Each month, we hear about low inflation rates reported by the US Bureau of Labor Statistics. The BLS reports inflation is currently running at an annual rate of around 2%; considered perhaps too low, according to some policy makers. Yet in the real world, it feels like the cost of living is going up very rapidly. This seeming dichotomy between Government economic reporting and real life experience has caused some considerable frustration for many Americans over the last several years. Perhaps some background would be helpful here.
First, “Inflation” and the increase in the cost of living are not exactly the same thing. Most people are not aware of this. Inflation at least in theory, measures the net increase in the supply of money, not the retail prices of essential goods or services. Inflation is supposed to measure the reduction in net purchasing power, which is a measurement of the buying power of money at any one moment,  which is not the same thing as the change in the cost of goods.
A simplified explanation of how The C.P.I. or Consumer Price Index is reported is from “a measure of the average change over time in the prices paid by urban consumers for a market basket of consumer goods and services . The BLS uses this “market basket” of sample consumer items in various locations around the US which range from the cost of housing, food, utilities, fuel and other necessities, as well as apparel and other goods. The figures are then applied to a set of mathematical formulas to derive a net rate of change for the cost of the basket items. Sounds like it would make sense, but for many years the CPI seems to have understated the real life increase in the cost of living.

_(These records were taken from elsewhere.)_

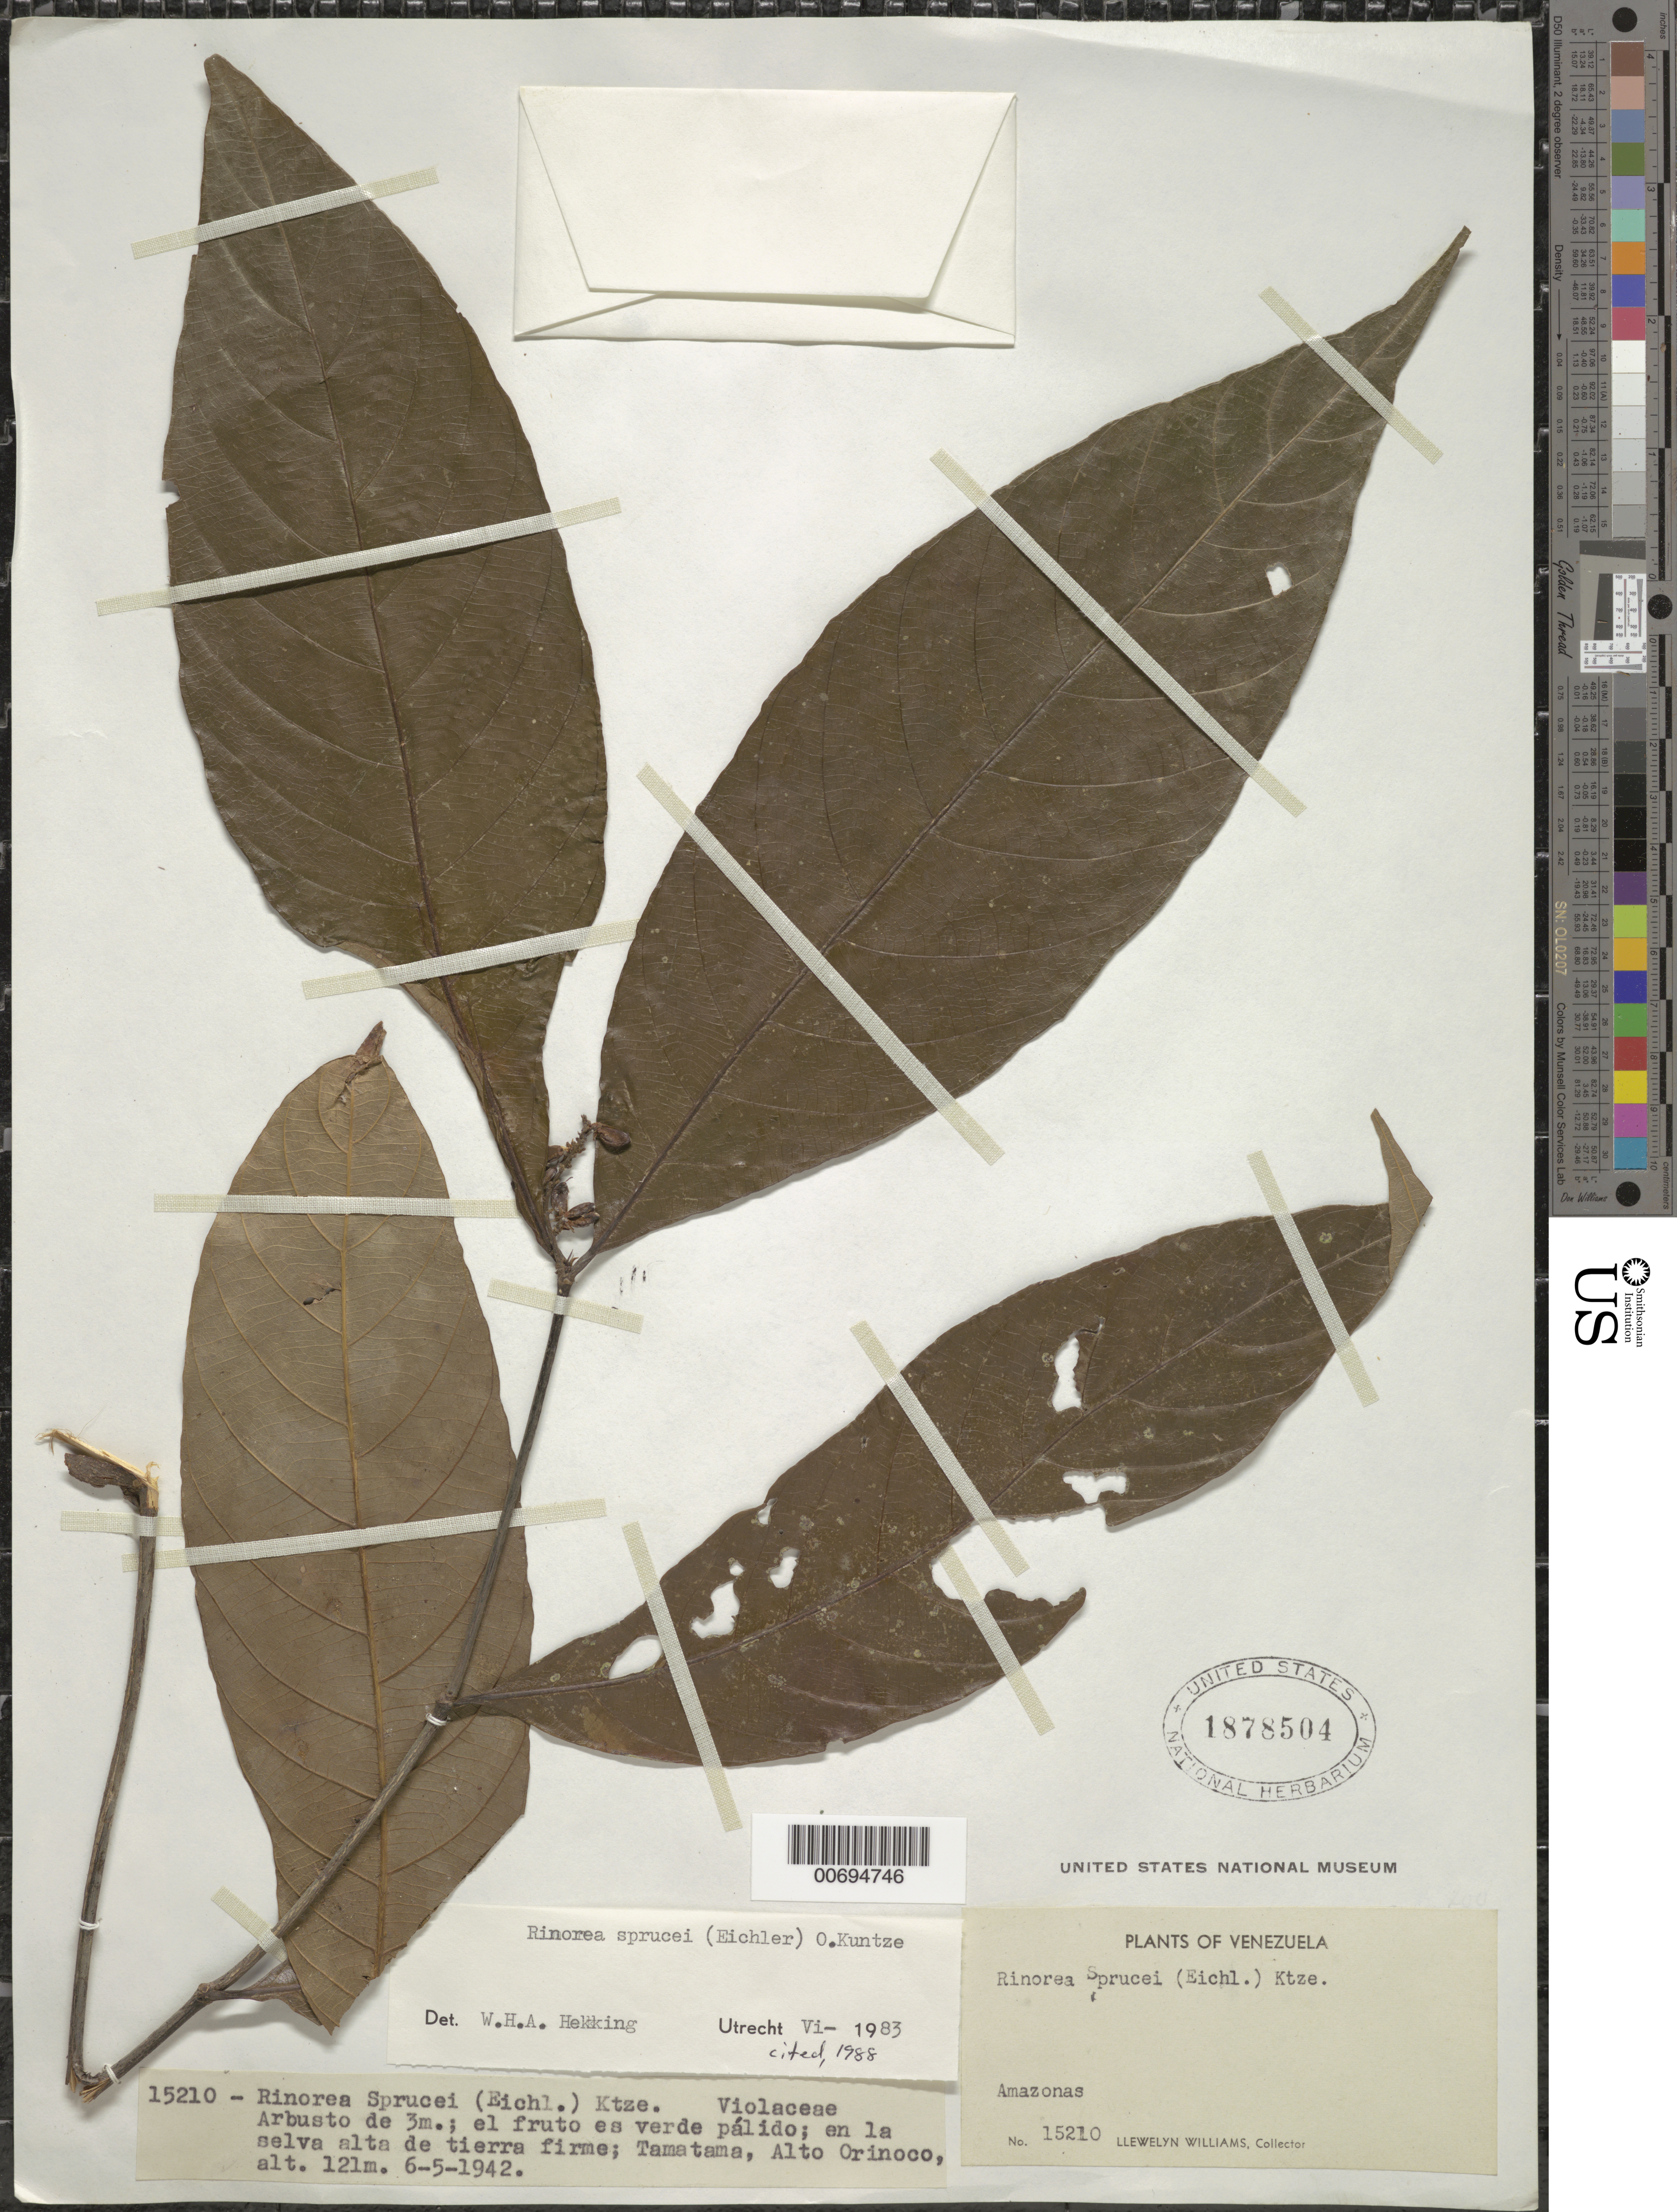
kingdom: Plantae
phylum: Tracheophyta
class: Magnoliopsida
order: Malpighiales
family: Violaceae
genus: Rinorea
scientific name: Rinorea sprucei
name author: (Eichler) Kuntze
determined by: Hekking, W. H. A.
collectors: Ll. Williams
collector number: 15210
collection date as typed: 6-May-42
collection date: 1942-05-06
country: Venezuela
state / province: Amazonas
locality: Tamatama, Alto Río Orinoco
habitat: High forest, terra firma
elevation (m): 121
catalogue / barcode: US 1878504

Anecdotally, for many people it feels like the cost of housing, food, gasoline and especially health care has accelerated very rapidly in the past few years, while the BLS is telling us inflation is at a very low level. We can measure the rather rapid increase in the cost of all of these essential items individually; and in fact they have increased in price much faster than the reported CPI. So how can this be?
First, the BLS is not trying to cover up or conceal anything; it is not a conspiracy or an attempt to intentionally deceive the public. It has to do with what has become a somewhat antiquated way of figuring the net CPI, a method that dates back to the middle of the last century. Without getting overly complicated, the problem likely is within the price referencing mechanism, which is used to compare prices of basket items month to month, seems to have lost its correlation to the change in real world prices. New factors such as on line shopping, frequent spikes in food and fuel prices, price gouging in certain items and other distortions are not well tracked by CPI. There is also the question of “weighting” as in how much emphasis is placed on any one set of goods versus the other. The cost of health care for example is probably quite underweighted as opposed to say the cost of a pair of jeans of the price of a PC.
So what is the real increase in the cost of living? It depends where you live. Prices for everything in New York City or San Francisco can go up almost without resistance, but the cost of the same essentials in Alabama or Nebraska are much more stable. The truth is we really don’t know the exact increase in the cost of living from month to month other than it is going up. We need a better, more modern way of measuring the increase in the cost of living.